■ Aim of the exercise:
Rewrite the listing below, changing every "glass display cabinet" to "glass showcase" and leaving everything else unchanged. Leave the pictures out of your answer.

■ Records for processing:
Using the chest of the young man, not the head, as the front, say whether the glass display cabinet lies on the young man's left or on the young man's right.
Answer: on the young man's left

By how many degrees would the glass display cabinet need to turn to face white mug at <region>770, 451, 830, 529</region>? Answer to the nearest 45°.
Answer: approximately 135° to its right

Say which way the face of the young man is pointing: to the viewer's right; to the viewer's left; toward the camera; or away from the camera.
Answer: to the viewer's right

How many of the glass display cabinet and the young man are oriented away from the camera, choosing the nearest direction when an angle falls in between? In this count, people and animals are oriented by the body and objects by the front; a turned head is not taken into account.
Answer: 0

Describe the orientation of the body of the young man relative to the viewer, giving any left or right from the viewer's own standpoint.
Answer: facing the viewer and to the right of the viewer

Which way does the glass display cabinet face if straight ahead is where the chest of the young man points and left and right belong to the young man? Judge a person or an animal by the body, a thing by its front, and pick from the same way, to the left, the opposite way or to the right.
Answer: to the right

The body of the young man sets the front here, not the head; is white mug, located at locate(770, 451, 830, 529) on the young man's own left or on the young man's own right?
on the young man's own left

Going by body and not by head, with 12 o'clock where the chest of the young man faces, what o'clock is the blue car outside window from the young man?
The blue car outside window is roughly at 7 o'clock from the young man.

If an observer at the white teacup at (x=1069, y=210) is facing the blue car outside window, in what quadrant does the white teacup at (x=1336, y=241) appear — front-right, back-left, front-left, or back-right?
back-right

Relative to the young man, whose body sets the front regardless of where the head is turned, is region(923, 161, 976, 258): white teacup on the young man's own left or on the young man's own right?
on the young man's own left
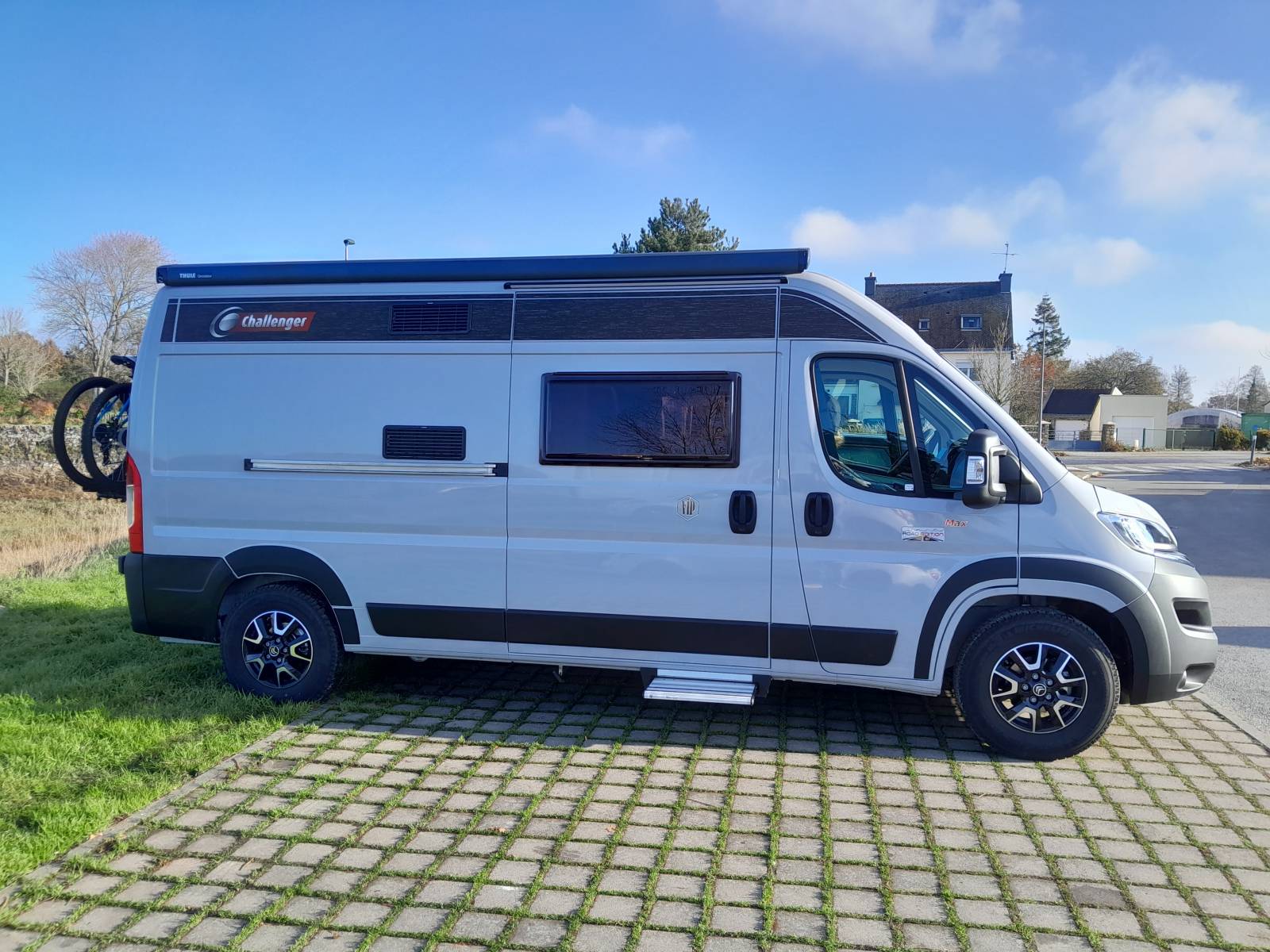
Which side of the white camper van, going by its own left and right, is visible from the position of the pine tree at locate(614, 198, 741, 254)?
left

■ Written reply:
Using the chest of the young man, not the head, as the front, say whether the glass showcase lies on the young man's left or on the young man's right.
Answer: on the young man's left

By how many degrees would the glass showcase need to turn to face white mug at <region>770, 451, 830, 529</region>? Answer to the nearest 45°.
Answer: approximately 135° to its right

Say which way the face of the young man is pointing: to the viewer's right; to the viewer's left; toward the camera; or away from the camera.
Answer: to the viewer's right

How many of the glass showcase and the young man are oriented away from the camera, choosing the nearest direction when an angle falls in between? In this count, people and animals are oriented by the body and objects by the front; a turned head is not taken into account.
Answer: 0

Describe the orientation of the body of the young man relative to the viewer, giving any left or right from the viewer's own standpoint.
Answer: facing the viewer and to the right of the viewer

Which way does the glass showcase face if straight ahead is where the chest of the young man points and left and right belong to the young man? Judge a person or an animal by the body, a thing by its front, and pick from the same way, to the left, the opposite way or to the right.
Answer: to the right

The body of the young man sets the front here, not the head; is white mug, located at locate(770, 451, 830, 529) on the young man's own left or on the young man's own right?
on the young man's own left

Going by body and not by head, with 12 o'clock where the chest of the young man faces, what o'clock is the blue car outside window from the young man?
The blue car outside window is roughly at 7 o'clock from the young man.

If an observer at the white teacup at (x=1069, y=210) is facing the blue car outside window, in what quadrant does the white teacup at (x=1336, y=241) appear — front-right, back-left, front-left, or back-right?
back-right

Relative to the young man, whose body sets the front regardless of where the head is turned, is region(923, 161, 976, 258): white teacup on the young man's own left or on the young man's own right?
on the young man's own left
Which side of the white camper van, going by its own left and right, is visible from the position of the pine tree at locate(614, 198, 741, 254)?
left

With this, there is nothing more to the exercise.